Sen. Mike Lee: No government shutdown over immigration executive action

One of the nation’s most conservative senators said there will not be a government shutdown fight over President Obama’s planned action on immigration.

Sen. Mike Lee, a Tea Party conservative, said he agreed with Senate Minority Leader Mitch McConnell, R-Ky., who recently dismissed any possibility that Congress would fail to pass a government funding bill by a Dec. 11 deadline.
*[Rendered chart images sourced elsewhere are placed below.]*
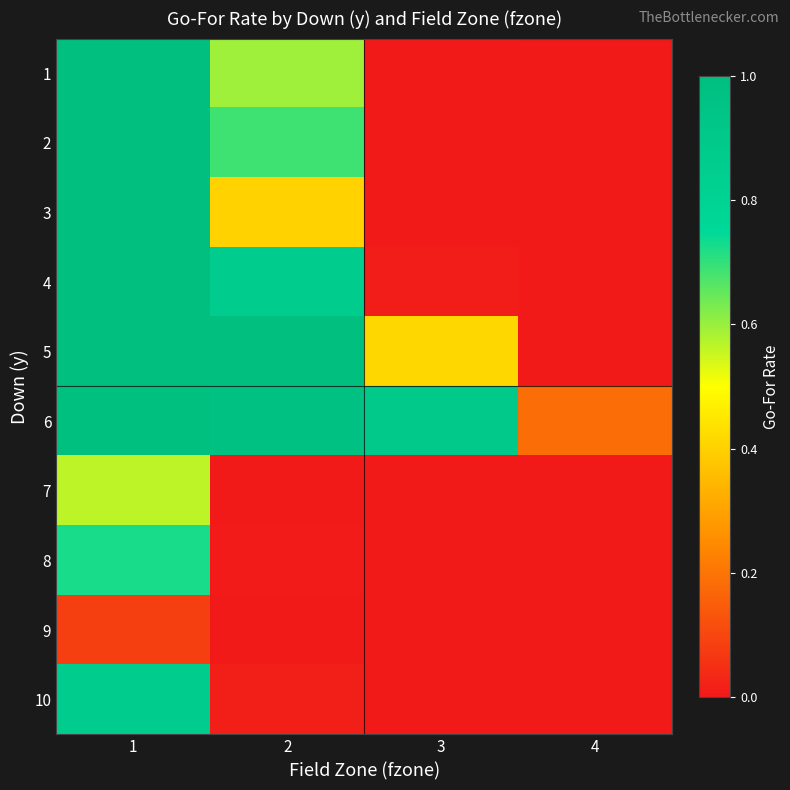

How many distinct data groups are displayed?

10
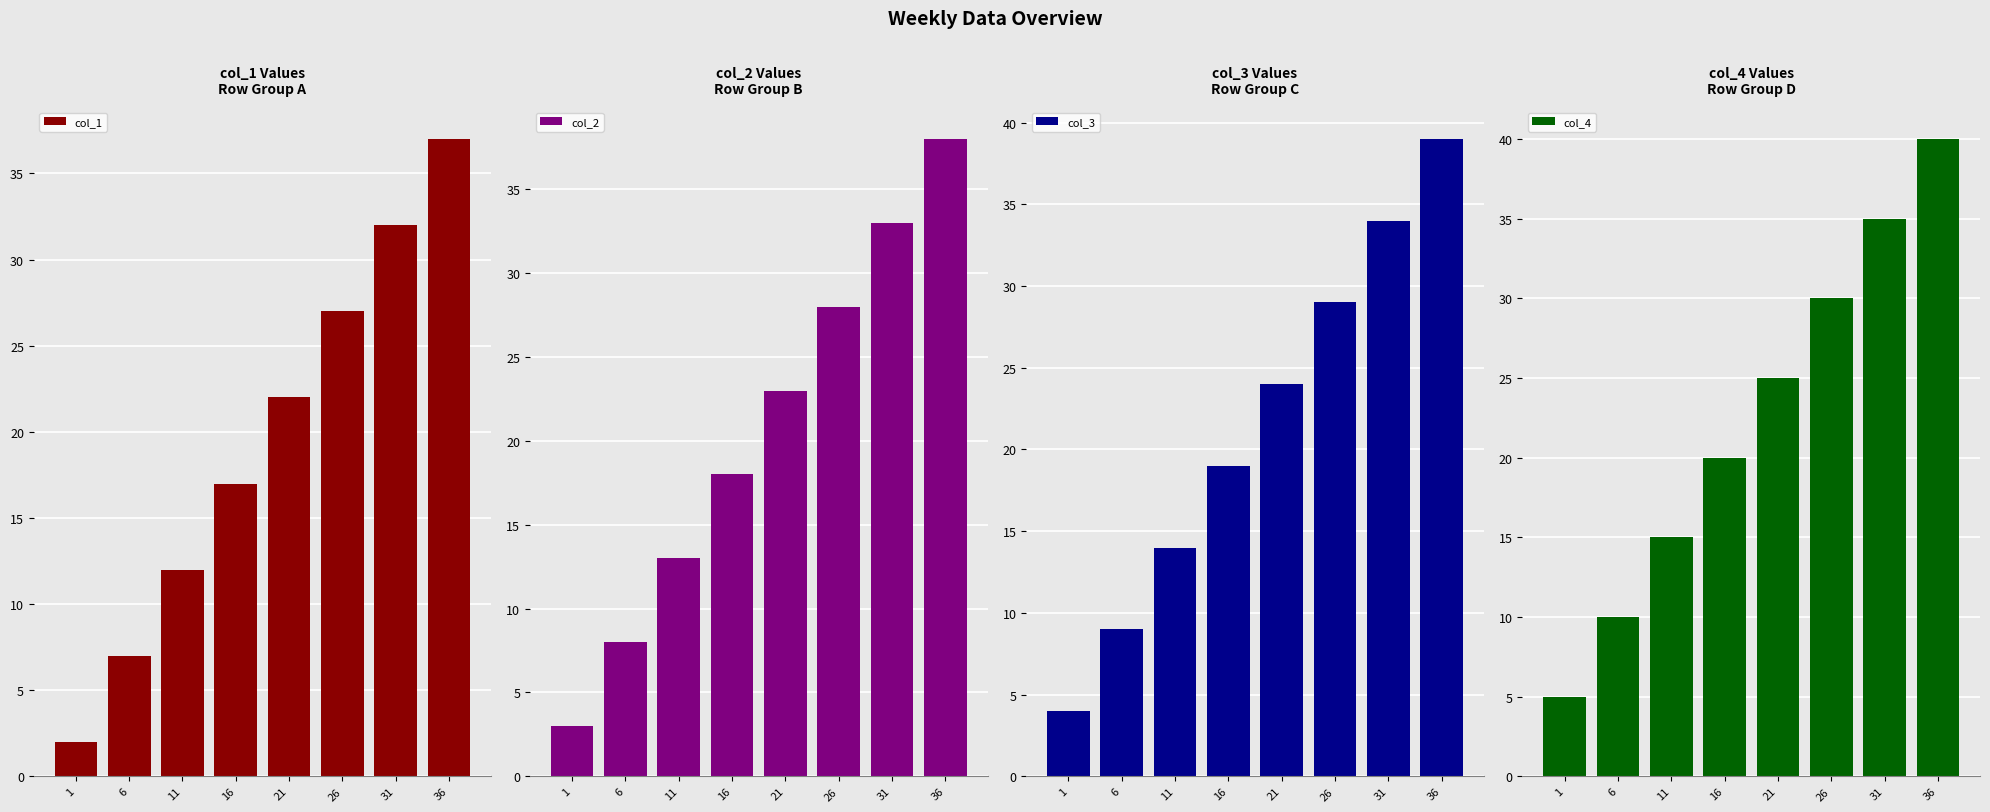

Which category has the highest value in the col_4 series?

36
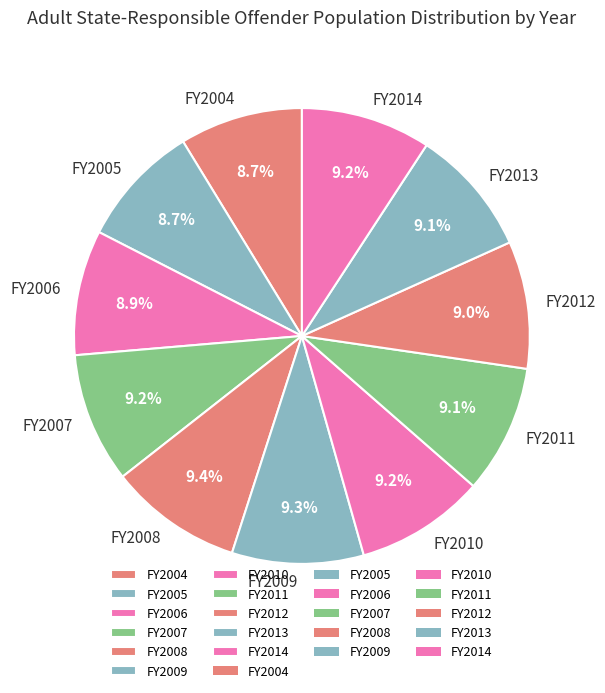

To the nearest percent, what is the average slice percentage?

9%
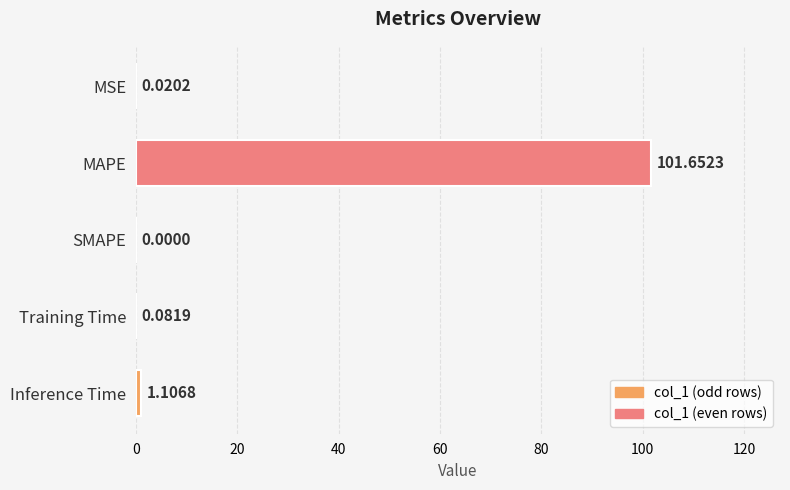

Where is the data nearest to the value 50?

Inference Time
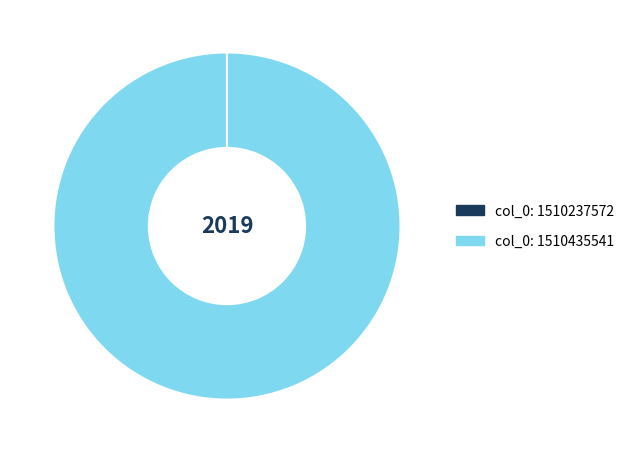

Which slice is the largest?

col_0: 1510435541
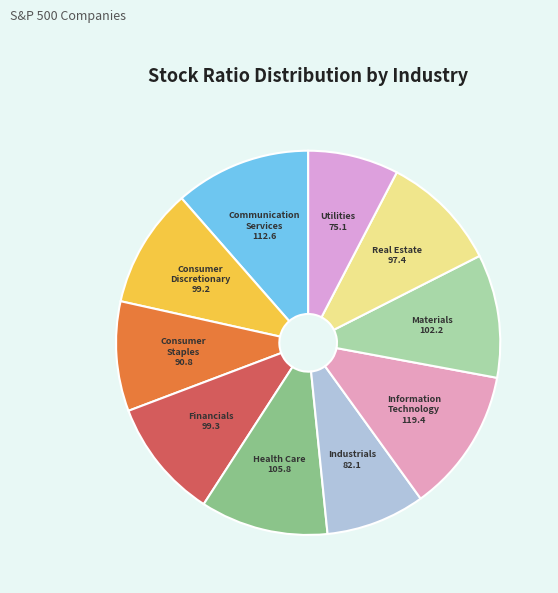

Do Real Estate and Materials together represent more than half of the pie?

No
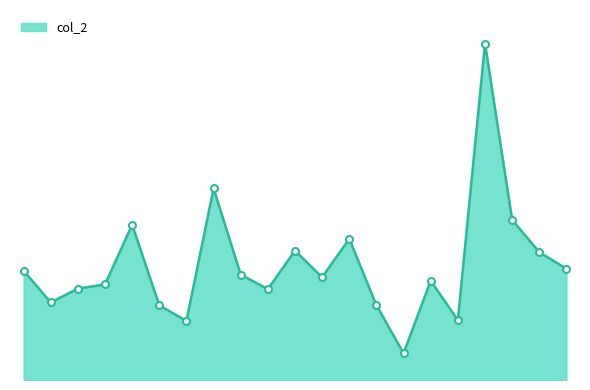

What is the sum of all values?

26.2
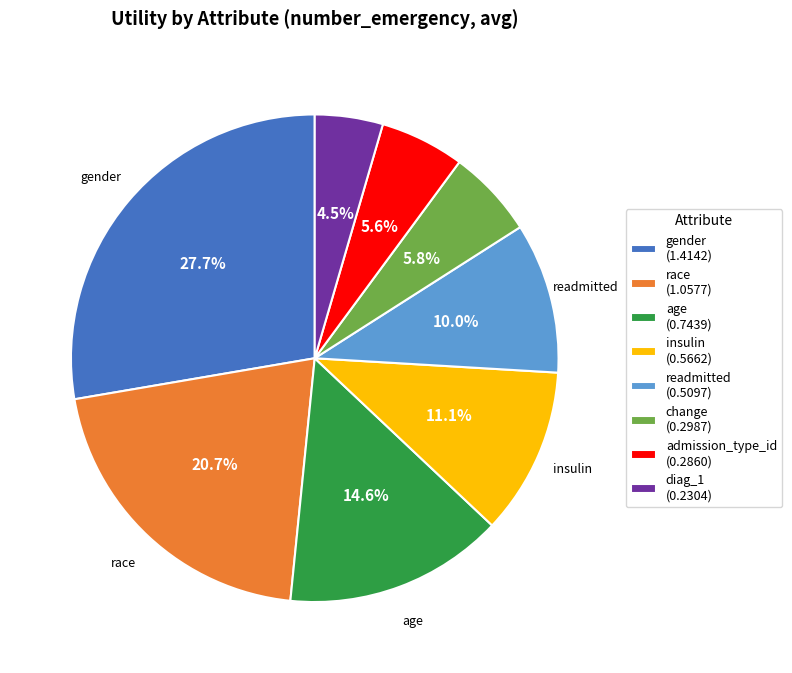

What portion of the pie excludes admission_type_id?

94.4%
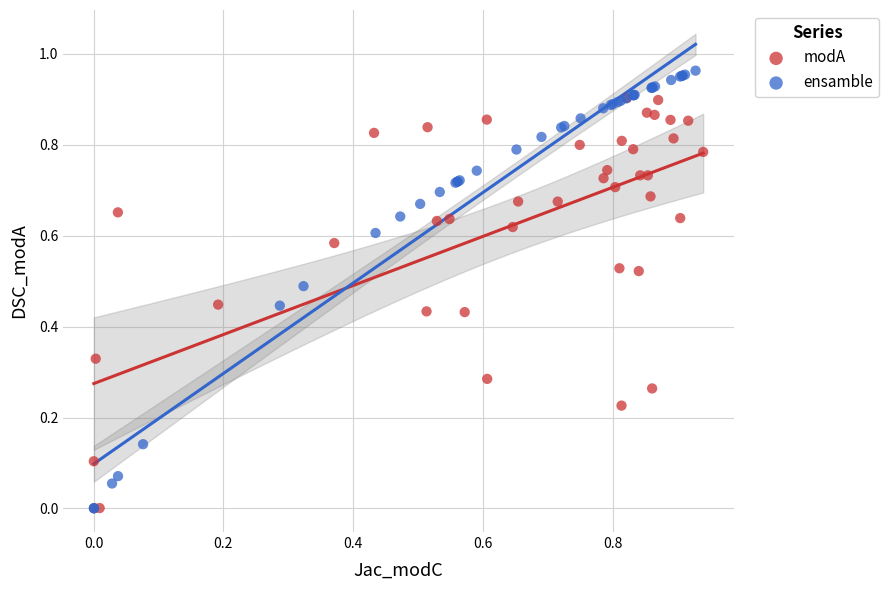

Which series has the largest Y range (max minus min)?

ensamble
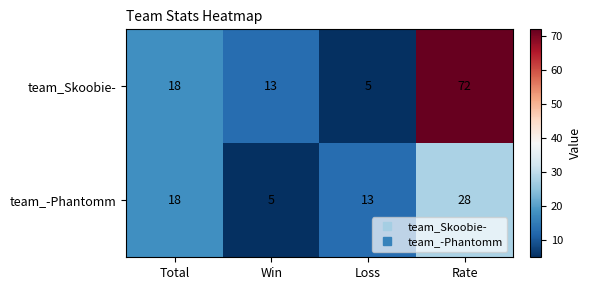

What is the total value across all series at Total?

36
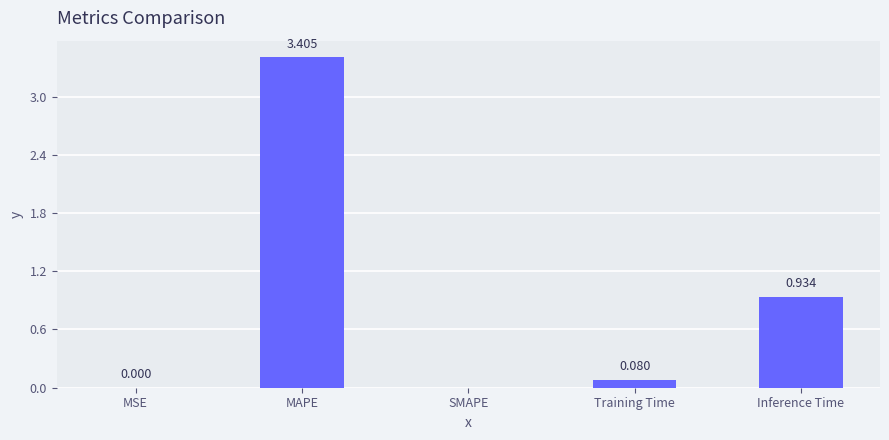

Which label corresponds to the largest value in the chart?

MAPE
“I think Senator McConnell is right,” Lee said on CBS’ “Face the Nation.” “We’re not heading into a government shutdown.”

Lee was recently elected to chairman of the Senate Steering Committee, a panel that will play a major role in determining the agenda of the new GOP Senate majority in January.

Lee said Republicans don’t have a specific plan yet to respond to Obama on immigration.

“Exactly what we do may depend on what he does, when he does it and how he goes about it, and what his proposed basis for doing it is,” Lee said. “We are standing ready, looking at the fact that it is important for us to defend the rule of law and that the institutional prerogative of Congress to be the lawmaking body is respected.”

Lee said the new GOP majority would move to repeal at least parts of the federal healthcare law, saying a full repeal “is likely,” and could involve using a controversial 51-vote procedure known as budget reconciliation.

The GOP will likely move quickly, he said, to repeal provisions of the law, including the medical device tax, the law’s definition of a full-time work week as 30 hours and the individual mandate to purchase health insurance.